Conversely, those who are used to being self-critical are also more judgmental of other people without realizing it. Hmm, so me and my whole family are guilty of this. When we think we only hurt ourselves by being overly self-critical, in fact we are training our brain to be less understanding and less compassionate towards other people as well.  So, when my mother or my cousin or my aunt keeps telling me what I should do or how I should be, it's really because they're judgmental of themselves. Since I am also self-critical (already beating myself up before they tell me what I should do), I am less likely to be willing to receive well-meaning feedback and constructive criticisms from others. So the trick to stop having strong hostile reactions towards my family's tendency to judge everybody involves practicing more self-compassion and loving kindness towards myself. I can do that! Time to ramp up Project Self-pampering!

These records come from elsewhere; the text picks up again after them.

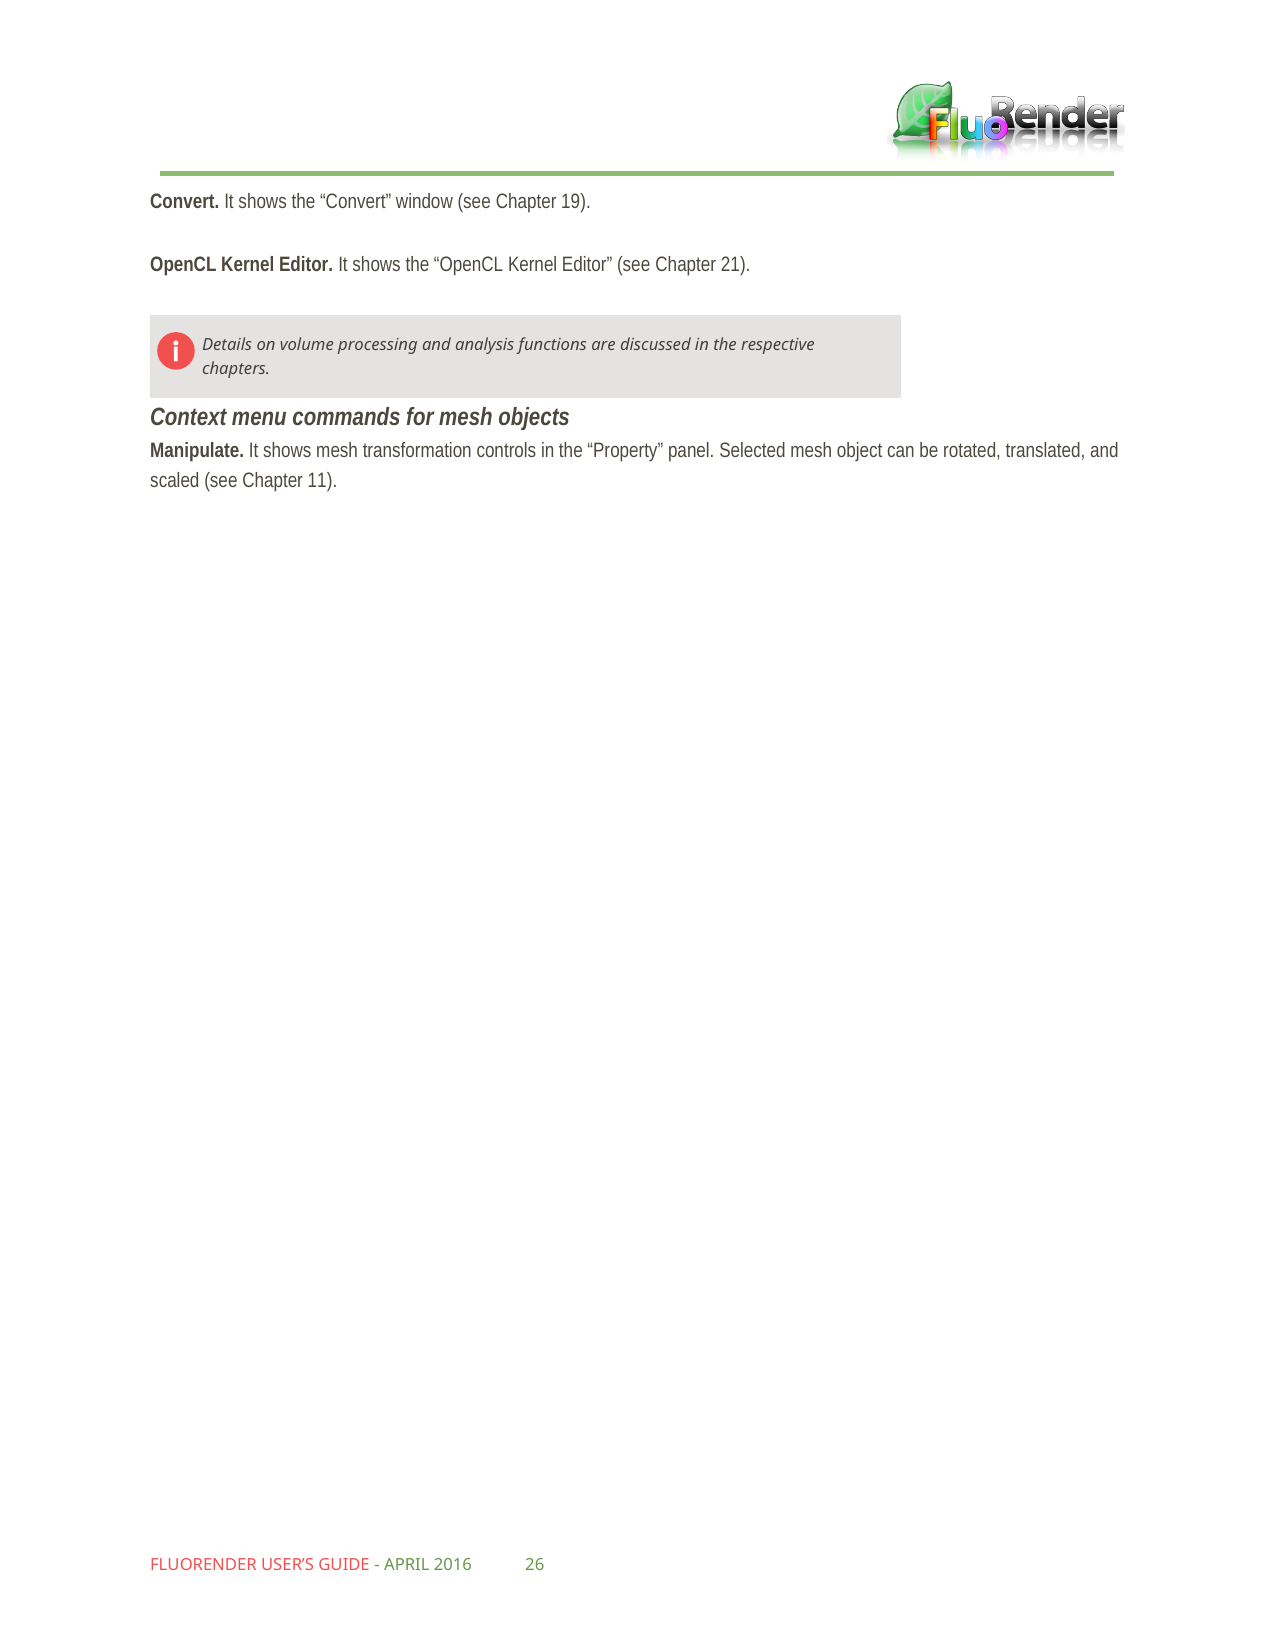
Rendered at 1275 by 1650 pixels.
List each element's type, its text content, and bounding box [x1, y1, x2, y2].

subtitle Context menu commands for mesh objects [150, 402, 1125, 431]
text Convert. It shows the “Convert” window (see Chapter 19). [150, 189, 1125, 213]
table_header [150, 315, 202, 398]
picture [887, 75, 1125, 165]
text Manipulate. It shows mesh transformation controls in the “Property” panel. Selected mesh object can be rotated, translated, and scaled (see Chapter 11). [150, 438, 1125, 492]
table_header Details on volume processing and analysis functions are discussed in the respective chapters. [202, 315, 901, 398]
text OpenCL Kernel Editor. It shows the “OpenCL Kernel Editor” (see Chapter 21). [150, 252, 1125, 276]
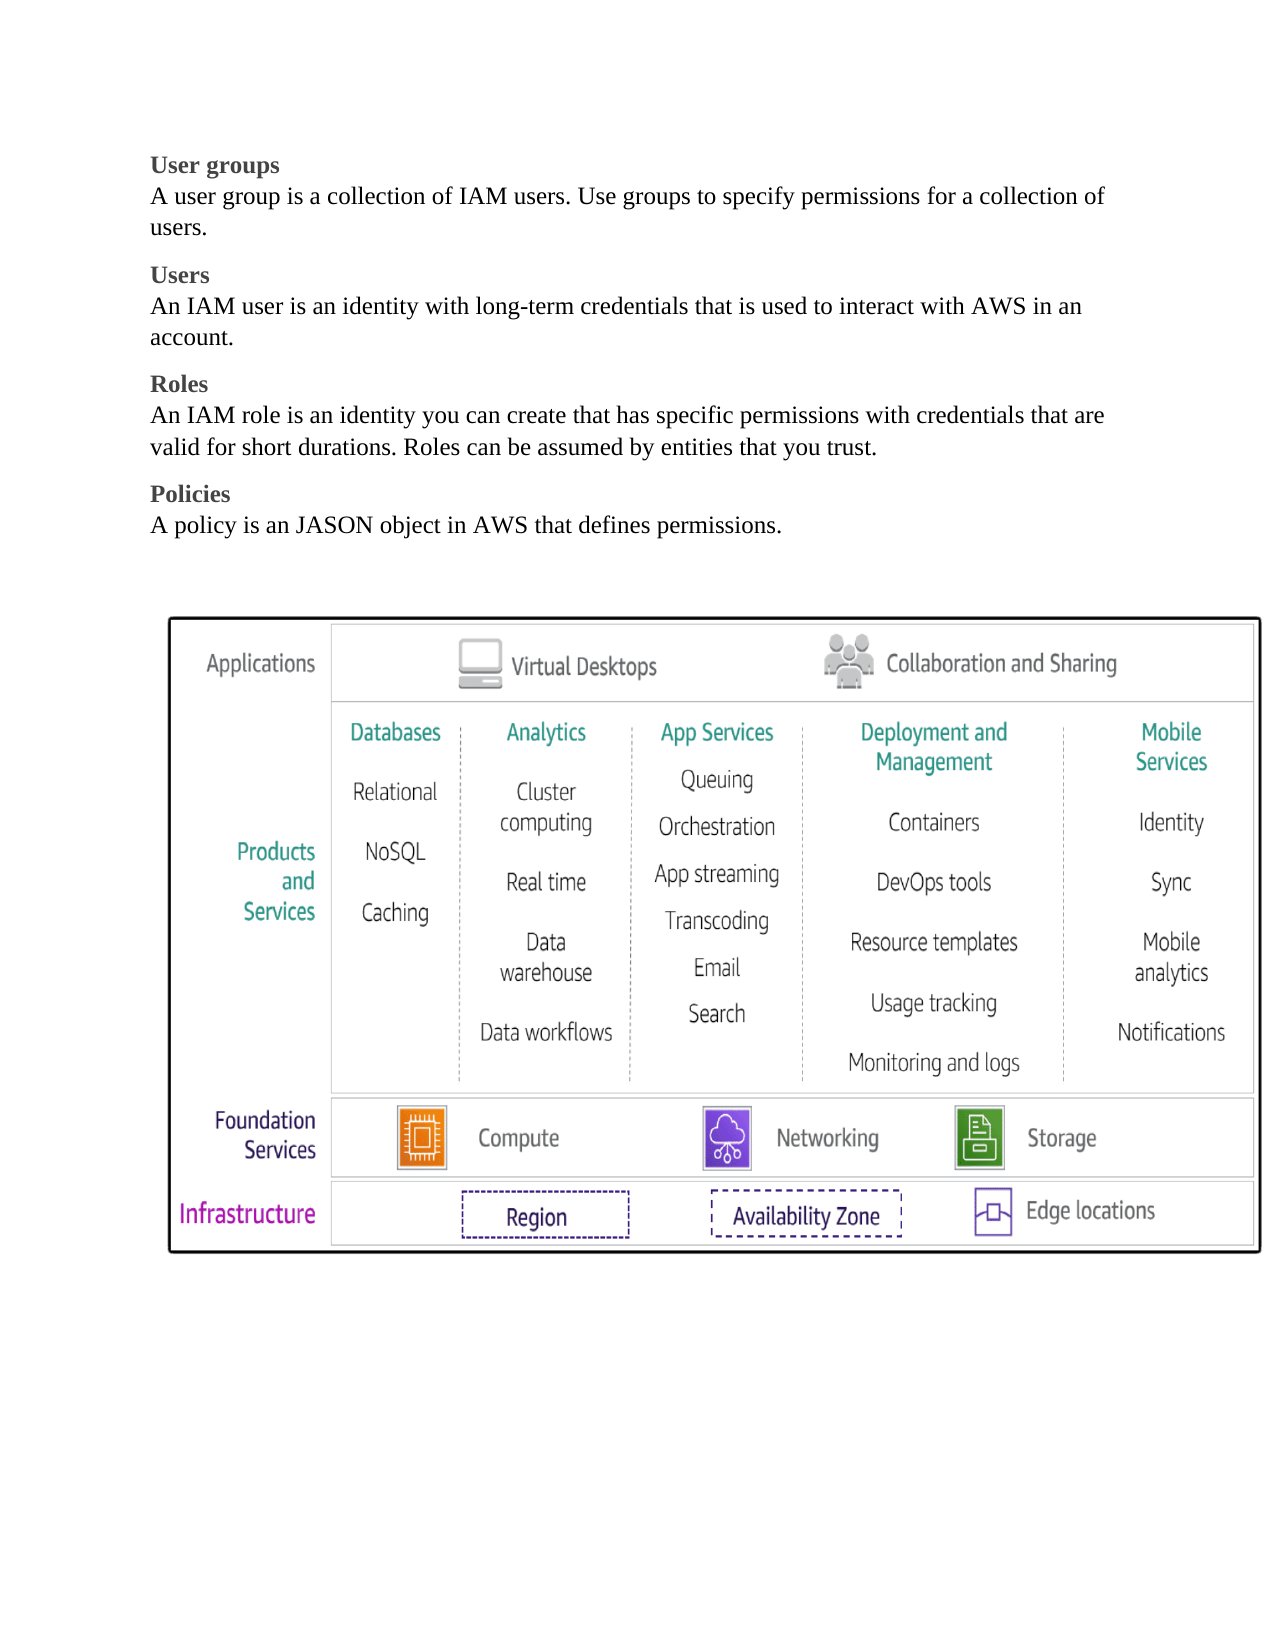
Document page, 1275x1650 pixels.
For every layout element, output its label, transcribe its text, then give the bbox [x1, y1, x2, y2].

picture [150, 605, 1275, 1266]
subtitle Roles [150, 369, 1125, 398]
subtitle Policies [150, 479, 1125, 508]
text A user group is a collection of IAM users. Use groups to specify permissions for a collection of users. [150, 181, 1125, 241]
subtitle Users [150, 260, 1125, 288]
text An IAM role is an identity you can create that has specific permissions with credentials that are valid for short durations. Roles can be assumed by entities that you trust. [150, 401, 1125, 460]
text An IAM user is an identity with long-term credentials that is used to interact with AWS in an account. [150, 291, 1125, 351]
subtitle User groups [150, 150, 1125, 179]
text A policy is an JASON object in AWS that defines permissions. [150, 510, 1125, 539]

I know most of you yogis out there know about yoga and compassion already and don't need hard scientific proofs to believe in it, but I'm a skeptic and a curious cat. I like scientific explanations of how stuff works, including yoga magic :)


Here's Dr. McGonigal's talk on self-compassion:

5 comments:

  1. Hey!! Check this out:
    http://well.blogs.nytimes.com/2011/02/28/go-easy-on-yourself-a-new-wave-of-research-urges/?re

    ReplyDelete
  2. SereneFlavor, one step ahead of me as usual :)

    Loo, hear hear :)

    Isn't weird that self-compassion is a recent hot research topic? You'd think we'd have this figured out over thousands of years of humanity.

    ReplyDelete
  3. Wow. This is fantastic insight. I think I understand a little bit better the nature of the Asian upbringing that I received, as well as the root of all the family conflicts I've seen. This perspective is so counter-intuitive to the Asian parenting model, it's no wonder that we're masters of the art of self-criticism! You're not going to see a Tiger Mom trying to teach her kids to be more compassionate ;)

    ReplyDelete
  4. I know!!! When I encountered yoga and heard this talk I was like, you mean sacrifice my own needs and desires to please other people in order to get them to like me despite how much I hate it doesn't make me a better person? Instead we just end up criticizing/hating everyone behind their backs! The Asian society just got it all backwards eh?

    Treat ourselves well and we'll be more likely to extend the generosity to others as well.